In addressing the crisis, a number of policy measures regularly demand government embarked upon management. In April 1982, the federal government enacted the economic stabilization measured, which dealt extensively on import restriction as well as monetary and fiscal policies. The effectiveness of this measures were constrained by the continued decline in foreign exchange earnings, the over valuation of naira and other distortions and liquidities in the economy, (Ahmed, 1992).
As the demand pressure movement at the inter-foreign exchange market (IFEM), the exchange rate of the naira came under renewed pressured in spite of CBN’s determination to fund the growing demand for foreign exchange. The naira cost 1% of its face value in February 2002 dropping from N11396 to N114, 75 per dollar at the official market in the parallel market, it cost 2.3% of its value as depreciates from N135.52 to N138.68 per dollar. This was an indication that inflation rat is on the increase (Yansi, 2002).

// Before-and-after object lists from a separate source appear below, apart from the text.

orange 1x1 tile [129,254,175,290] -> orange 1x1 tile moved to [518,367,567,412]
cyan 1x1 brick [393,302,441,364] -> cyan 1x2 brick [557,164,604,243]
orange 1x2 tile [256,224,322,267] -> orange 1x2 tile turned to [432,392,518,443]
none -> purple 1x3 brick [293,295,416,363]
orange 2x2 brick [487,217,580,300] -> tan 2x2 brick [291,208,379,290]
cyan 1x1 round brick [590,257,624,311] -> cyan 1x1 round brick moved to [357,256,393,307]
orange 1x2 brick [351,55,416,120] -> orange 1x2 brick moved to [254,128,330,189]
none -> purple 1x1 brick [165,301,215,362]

This study is being carried out to know the different CBN credit instruments and their effectiveness in inflationary control.
STATEMENT OF THE PROBLEM
This research project is designed to investigate inflation control through the use of monetary policy. There have been various efforts by the government to combat inflation in the country. But in spite of all these efforts being made, inflation is said to be alarming in the country. Nigerian industries as well as individuals are groaning under the crusting effect of inflation. What the causes of the phenomenon, what measures are taken so far to combat the situation, are credit instrument of CBN effective or ineffective in controlling inflation? (Ozo, et al 1999).
        OBJECTIVES OF THE STUDY
1.     To find out whether currency devaluation is a cause of inflation.
2.     To find out the extent to which inflation has effected the economy.
3.     To determine the effectiveness of open market operations as a tool for inflation control.
4.     To identify the adverse effect of inflation on economic growth.
5.     To recommend measures for effective control of inflation through monetary measures.
        RESEARCH QUESTION
1.     Is currency devaluation a cause of inflation?
2.     To what extent has inflation affected the economy?

3.     What is the effectiveness of open market operation as a tool for inflation control?
        SIGNIFICANCE OF THE STUDY
The study is very timely, today that inflation trends is at an alarming rate in Nigerian economy. This study will be of immense benefit to the government and experts and students to determine the extent of the effect now of CBN monetary policy as a tool of inflation control. In addition, the study will determine the facts or problem limiting the effectiveness of these instruments. It is expected that the findings will help to bridge any gap that may exist and to make this instruments effective in inflation control (Ozo et al 1999).
The government achieved its objectives in economic growth and stability through inflation control we will help the government to know whether to pump money into the economy or not.